The Greenland shark likes to stick around, with some estimates suggesting a lifespan of more than 500 years – and a new study of the shark's DNA has given researchers vital clues to the secret of its longevity.
In the first detailed map of the Greenland shark's (Somniosus microcephalus) genome, researchers led by the University of Tokyo found genetic traits that protect against cancer, reduce inflammation, and help boost DNA repair.
Half a millennium is a considerable timespan, when you consider there might be Greenland sharks swimming around today that were born in the age of Galileo and Shakespeare. The findings could aid in future research into long and healthy living.
"These genomic analyses offer new insights into the molecular basis of the exceptional longevity of the Greenland shark and highlight potential genetic mechanisms that could inform future research into longevity," write the researchers in their paper.
The researchers collected tissue samples from a captured female Greenland shark, before releasing it back into the wild. Using high-fidelity sequencing, the team managed to identify 86.5 percent of the expected shark protein-coding genome.
There were more copies of genes promoting DNA repair and immune function in this shark than in shorter-lived species. The same was true for genes managing NF-κB signaling – which is linked to keeping cells intact and functioning, and reducing inflammation.
Mutations in genes linked to stopping cancer growth and spread appear to play a role in the shark's longevity too, the researchers found.
"We propose that the classical NF-κB signaling pathway is crucial for the exceptional longevity of S. microcephalus, as it regulates cell proliferation, migration, DNA repair, apoptosis, and immune response, which are all closely linked to inflammation, cancer, and autoimmune diseases," write the researchers.

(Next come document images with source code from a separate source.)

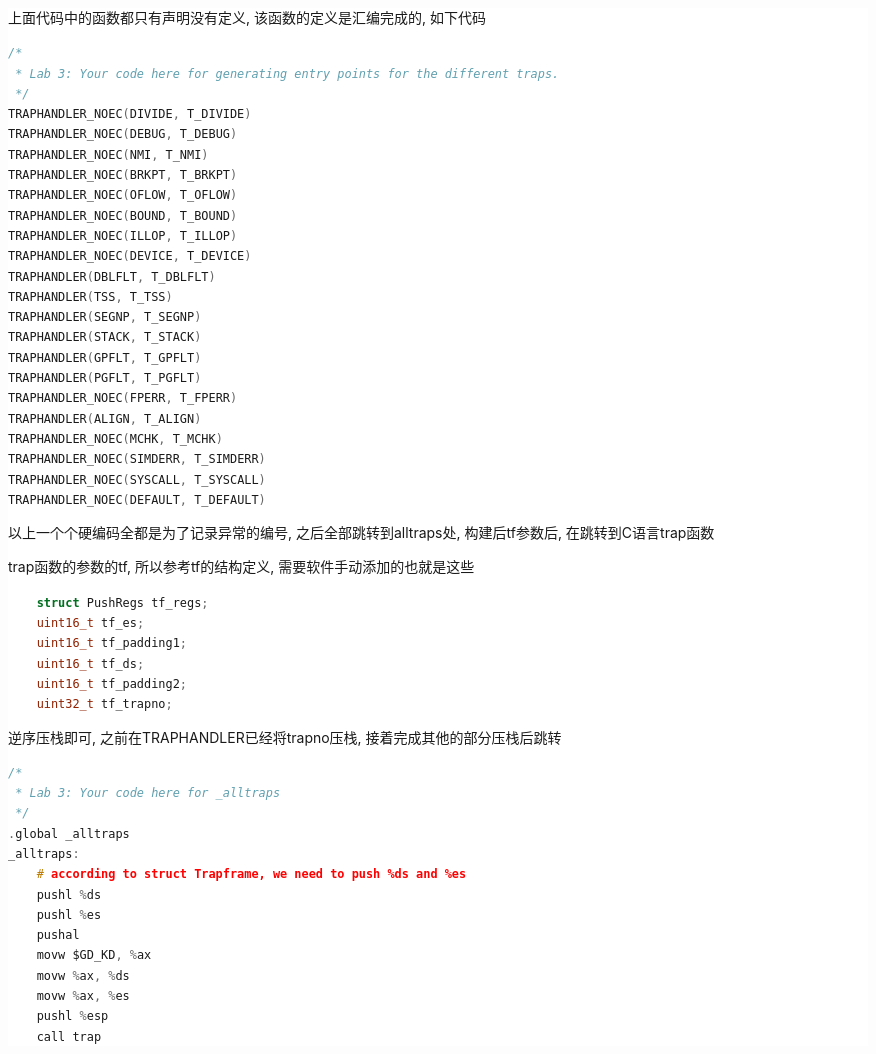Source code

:上面代码中的函数都只有声明没有定义, 该函数的定义是汇编完成的, 如下代码

``` C
/*
 * Lab 3: Your code here for generating entry points for the different traps.
 */
TRAPHANDLER_NOEC(DIVIDE, T_DIVIDE)
TRAPHANDLER_NOEC(DEBUG, T_DEBUG)
TRAPHANDLER_NOEC(NMI, T_NMI)
TRAPHANDLER_NOEC(BRKPT, T_BRKPT)
TRAPHANDLER_NOEC(OFLOW, T_OFLOW)
TRAPHANDLER_NOEC(BOUND, T_BOUND)
TRAPHANDLER_NOEC(ILLOP, T_ILLOP)
TRAPHANDLER_NOEC(DEVICE, T_DEVICE)
TRAPHANDLER(DBLFLT, T_DBLFLT)
TRAPHANDLER(TSS, T_TSS)
TRAPHANDLER(SEGNP, T_SEGNP)
TRAPHANDLER(STACK, T_STACK)
TRAPHANDLER(GPFLT, T_GPFLT)
TRAPHANDLER(PGFLT, T_PGFLT)
TRAPHANDLER_NOEC(FPERR, T_FPERR)
TRAPHANDLER(ALIGN, T_ALIGN)
TRAPHANDLER_NOEC(MCHK, T_MCHK)
TRAPHANDLER_NOEC(SIMDERR, T_SIMDERR)
TRAPHANDLER_NOEC(SYSCALL, T_SYSCALL)
TRAPHANDLER_NOEC(DEFAULT, T_DEFAULT)
```

以上一个个硬编码全都是为了记录异常的编号, 之后全部跳转到alltraps处, 构建后tf参数后, 在跳转到C语言trap函数

trap函数的参数的tf, 所以参考tf的结构定义, 需要软件手动添加的也就是这些

``` C
	struct PushRegs tf_regs;
	uint16_t tf_es;
	uint16_t tf_padding1;
	uint16_t tf_ds;
	uint16_t tf_padding2;
	uint32_t tf_trapno;
```

逆序压栈即可, 之前在TRAPHANDLER已经将trapno压栈, 接着完成其他的部分压栈后跳转

``` C
/*
 * Lab 3: Your code here for _alltraps
 */
.global _alltraps
_alltraps:
	# according to struct Trapframe, we need to push %ds and %es
	pushl %ds
	pushl %es
	pushal
	movw $GD_KD, %ax
	movw %ax, %ds
	movw %ax, %es
	pushl %esp 
	call trap
```
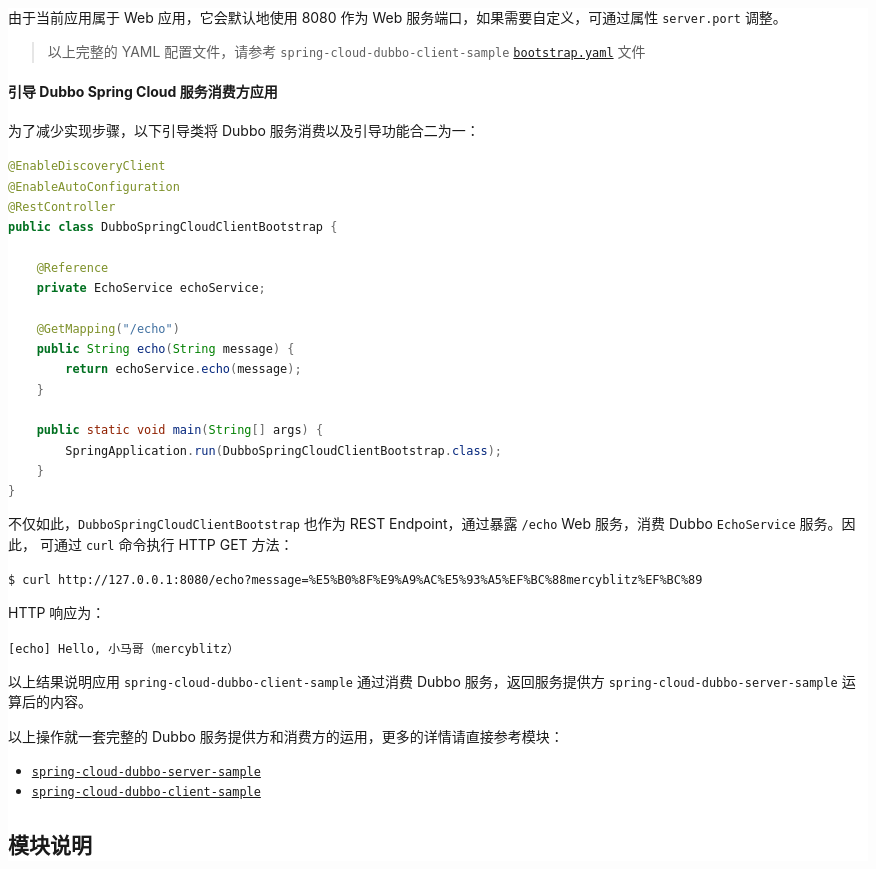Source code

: 由于当前应用属于 Web 应用，它会默认地使用 8080 作为 Web 服务端口，如果需要自定义，可通过属性 `server.port` 调整。

> 以上完整的 YAML 配置文件，请参考 `spring-cloud-dubbo-client-sample` [`bootstrap.yaml`](spring-cloud-dubbo-client-sample/src/main/resources/bootstrap.yaml) 文件



#### 引导 Dubbo Spring Cloud 服务消费方应用

为了减少实现步骤，以下引导类将 Dubbo 服务消费以及引导功能合二为一：

```java
@EnableDiscoveryClient
@EnableAutoConfiguration
@RestController
public class DubboSpringCloudClientBootstrap {

    @Reference
    private EchoService echoService;

    @GetMapping("/echo")
    public String echo(String message) {
        return echoService.echo(message);
    }

    public static void main(String[] args) {
        SpringApplication.run(DubboSpringCloudClientBootstrap.class);
    }
}
```

不仅如此，`DubboSpringCloudClientBootstrap` 也作为 REST Endpoint，通过暴露 `/echo` Web 服务，消费 Dubbo `EchoService` 服务。因此，
可通过 `curl` 命令执行 HTTP GET 方法：

```
$ curl http://127.0.0.1:8080/echo?message=%E5%B0%8F%E9%A9%AC%E5%93%A5%EF%BC%88mercyblitz%EF%BC%89
```

HTTP 响应为：

```
[echo] Hello, 小马哥（mercyblitz）
```

以上结果说明应用 `spring-cloud-dubbo-client-sample` 通过消费 Dubbo 服务，返回服务提供方 `spring-cloud-dubbo-server-sample` 
运算后的内容。

以上操作就一套完整的 Dubbo 服务提供方和消费方的运用，更多的详情请直接参考模块：
- [`spring-cloud-dubbo-server-sample` ](spring-cloud-dubbo-server-sample)
- [`spring-cloud-dubbo-client-sample`](spring-cloud-dubbo-client-sample)




## 模块说明
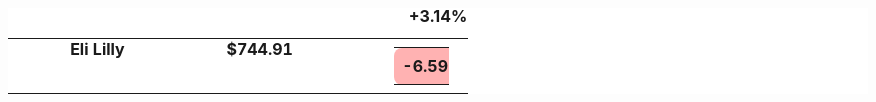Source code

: <td style="padding-left: 8px; padding-right: 8px; padding-top: 10px; padding-bottom: 10px; border-radius: 8px; background-color: #BEF2BA; background-color: rgba(40, 211, 26, 0.3);" valign="middle">
<p style="line-height:22px;margin-top:0;margin-bottom:15px;padding:0;margin:0;font-size:16px;white-space: nowrap; font-weight: bold; vertical-align: middle; line-height: 1em; text-align: center;">+3.14%</p>
</td>
</tr>
</table>
</td>
</tr>
</table>
</td>
</tr>


<tr>
<td style="border-bottom:1px solid #e6e6e6;padding-bottom:0;text-align: center; border-top: 1px solid #e6e6e6; mso-padding-alt: 0 20px 0 20px;">
<table border="0" cellpadding="0" cellspacing="0" role="presentation" style="border-collapse:collapse;border-collapse:collapse;" width="100%">
<tr>
<td align="center" style="width:12%;text-align: center; line-height: 1em;" valign="middle">
<img alt="" src="https://cdn.sanity.io/images/bl383u0v/production/e4a85d043f857cc8adaca9d546c099f6d7db37ba-44x39.png" style="width:22%" width="20"/>
</td>
<td style="width:34%" valign="middle">
<p style="line-height:22px;margin-top:0;margin-bottom:15px;padding:0;margin:0;font-size:16px; white-space: nowrap; font-weight: bold; vertical-align: middle; line-height: 1em; text-align: left;">
Eli Lilly
</p>
</td>
<td style="width:34%" valign="middle">
<p style="line-height:22px;margin-top:0;margin-bottom:15px;padding:0;margin:0;font-size:16px;white-space: nowrap; font-weight: bold; vertical-align: middle; line-height: 1em; text-align: left;">$744.91</p>
</td>
<td style="width:20%;padding-top: 8px; padding-bottom: 8px;" valign="middle">
<table border="0" cellpadding="0" cellspacing="0" role="presentation" style="border-collapse:collapse;width:70%;border-collapse:collapse; margin: 0 auto;">
<tr>
<td style="padding-left: 8px; padding-right: 8px; padding-top: 10px; padding-bottom: 10px; border-radius: 8px; background-color: #FFB3B3; background-color: rgba(255, 3, 3, 0.3);" valign="middle">
<p style="line-height:22px;margin-top:0;margin-bottom:15px;padding:0;margin:0;font-size:16px;white-space: nowrap; font-weight: bold; vertical-align: middle; line-height: 1em; text-align: center;">-6.59%</p>
</td>
</tr>
</table>
</td>
</tr>
</table>
</td>
</tr>
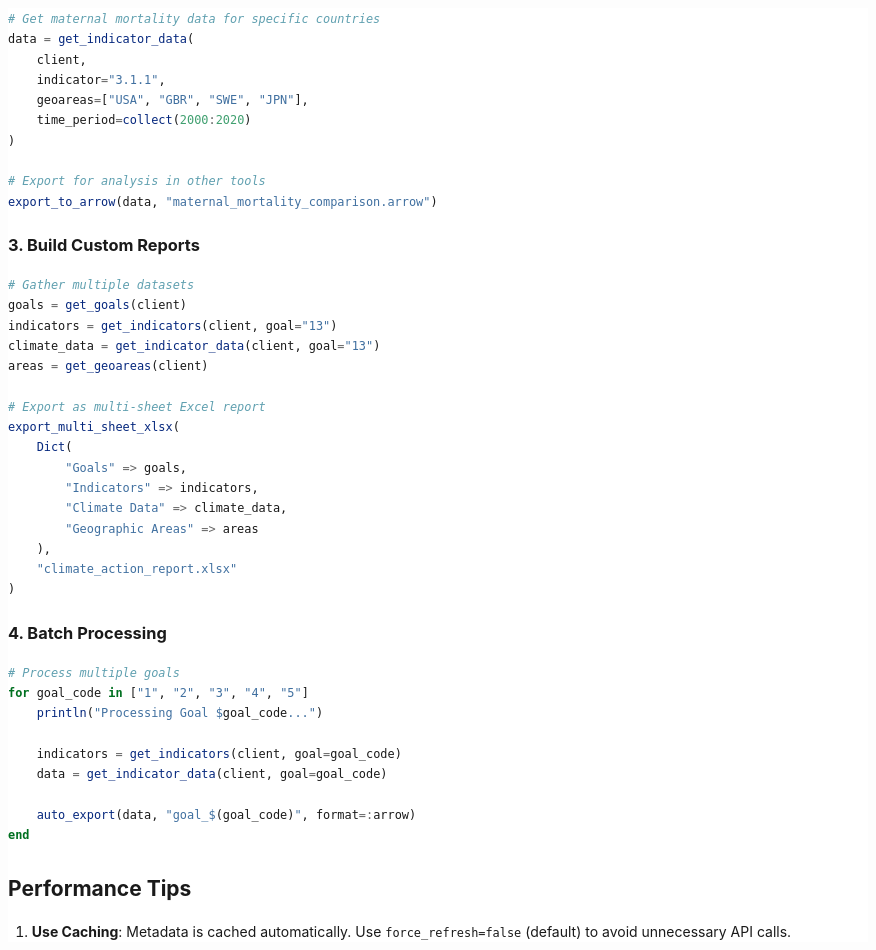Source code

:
```julia
# Get maternal mortality data for specific countries
data = get_indicator_data(
    client,
    indicator="3.1.1",
    geoareas=["USA", "GBR", "SWE", "JPN"],
    time_period=collect(2000:2020)
)

# Export for analysis in other tools
export_to_arrow(data, "maternal_mortality_comparison.arrow")
```

### 3. Build Custom Reports

```julia
# Gather multiple datasets
goals = get_goals(client)
indicators = get_indicators(client, goal="13")
climate_data = get_indicator_data(client, goal="13")
areas = get_geoareas(client)

# Export as multi-sheet Excel report
export_multi_sheet_xlsx(
    Dict(
        "Goals" => goals,
        "Indicators" => indicators,
        "Climate Data" => climate_data,
        "Geographic Areas" => areas
    ),
    "climate_action_report.xlsx"
)
```

### 4. Batch Processing

```julia
# Process multiple goals
for goal_code in ["1", "2", "3", "4", "5"]
    println("Processing Goal $goal_code...")

    indicators = get_indicators(client, goal=goal_code)
    data = get_indicator_data(client, goal=goal_code)

    auto_export(data, "goal_$(goal_code)", format=:arrow)
end
```

## Performance Tips

1. **Use Caching**: Metadata is cached automatically. Use `force_refresh=false` (default) to avoid unnecessary API calls.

These impressive fish can grow to lengths of over 6 meters (almost 20 feet) and weigh upwards of 1,000 kilograms (2,205 pounds). They don't reach reproductive maturity until the grand old age of 150 years – which makes them vulnerable to environmental pressures and human activity.
A deeper understanding of the shark's genome should reveal more about S. microcephalus and how it lives, and from there help us protect the species.
The implications of the study go way beyond sharks too: learning the genetic basis of its long life could yield insights that improve our own health and life expectancy.
"Future research should involve sequencing multiple individuals from various marine regions to elucidate global population dynamics in greater detail," write the researchers.
"The genome assembly we have constructed will undoubtedly serve as a crucial reference sequence for future studies."
The research hasn't yet been published in a peer-reviewed journal, but is available on the preprint server bioRxiv.